To the best of my understanding rational expectations assumes that people use the best information available to them to make their decisions. A key features of this is that people in this mode will also “rationally” realize the limits of their expertise and when the cost of acquiring more knowledge exceeds the benefits they will instead rely on experts in the field or vague heuristics for decision making. The model assumes that people are generally really good at making this decision making (both when they make professional prognostications based on expertise and when they rely on the expertise of others) with all errors being random.

I have two problems with accepting this. First their seems to be an assumption that the random nature and distribution of errors (presumably following a normal distribution) means that all errors will cancel out. I don’t think most markets work this way. Say the price of lunch at the local store varies day by day in response to local conditions. I’m worried about buying cookies if I have extra money so I want to minimize the amount of money I bring. If I guess right, all is well. But if I guess wrong and bring too little or too much money, my whole afternoon is ruined. Random errors don’t cancel each other out, rather the degree of deviation from the correct answer diminishes my overall utility.
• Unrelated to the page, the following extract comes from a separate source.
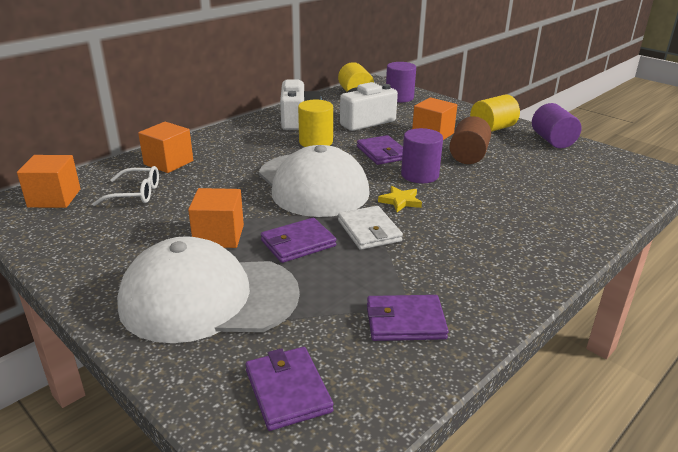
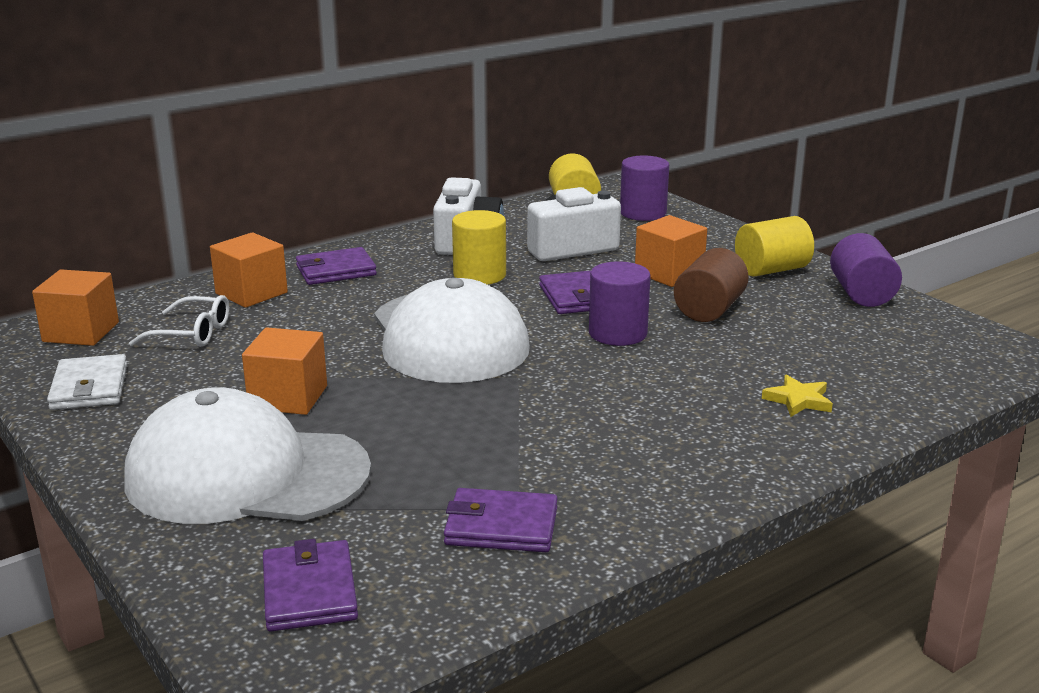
camera: 10 degrees right, 5 degrees down
purple wallet [261,218,336,263] -> purple wallet moved to [296,247,377,285]
white wallet [338,206,403,250] -> white wallet moved to [47,354,127,410]
yellow star [378,186,422,212] -> yellow star moved to [762,375,833,417]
This critique is of course begging the question of whether we can really predict very well at all, even given some kind of error term. In simple scenarios I can see we could be fairly decent at this. I buy myself lunch, I know that lunch was worth it, you buy me a present and reason using your expert knowledge of me that I’ll like it. But if we look at more complicated financial devices we soon are faced with a lot more hidden information. I buy a stock. The value of the stock is, in general, based off what someone else is willing to pay for it.  Now the stock might be for a plumbing company. As I am a master of all things related to plumbing I can look at the company and figure, based on the secret plumbing techniques that I know, about how much the plumbing company should be able to earn and thus how much I can expect it to be worth in the future. But most people are not me. They don’t have the secret knowledge of all thing related to plumbing graven deeply into their hearts. So when they try and discern the worth of the plumbing stock the only thing they can look to is the past prices and people past willingness to pay. But there’s a problem. My informed decision has a measure of error in it. I might be over valuing it or undervaluing it but surely I have not perfectly priced it. So when the uninitiated looks for the value of a plumbing company and makes his judgment as to its worth he’s going to be wrong, because the information he was basing his decision on was wrong, and then he’s going to be wrong again, because everyone has some small amount of error in their judgments.
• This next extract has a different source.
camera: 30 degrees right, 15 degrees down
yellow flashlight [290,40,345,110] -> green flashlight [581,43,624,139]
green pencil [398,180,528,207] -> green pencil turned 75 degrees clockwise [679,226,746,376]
Now this won’t always lead to tragedy.  The concept I dismissed in my first example, where random variations and errors cancel each other out, could indeed fix problems a fair percentage of the times. But as long as a large percentage of the market is making their own decisions on market actions, solely on the perceptions of others, you have a system that is in fact not rational because errors within the system will systematically become larger, like waves. I buy many shares of the plumbing company do to my plumber-iness. Sometimes this will reflect a true new discovery of real value. But often I will merely be mistaken. Nevertheless outsiders won’t know I’m mistaken. They’ll see an uptick in the price of stocks and, as their only way of knowing the worth of something is assuming that “the market” will set the prices at the appropriate level,  buy more stock. This causes a further uptick in the stock, and so on and so forth. As long as other peoples perceptions, invariably flawed, are included with the model, error terms will occasionally multiply, making the market, made up of rational individuals, occasionally act in an irrational manner.

I’m curious how close the explanation of booms and bust fits, both with established econ explanations and with the data we have on booms and bust. Suffice to say that it defies rational expectations, that a theory called rational expectations, would seem to posit that we behave in ways that don’t coordinate towards maximum efficiency. As always interested in logical flaws in my argument.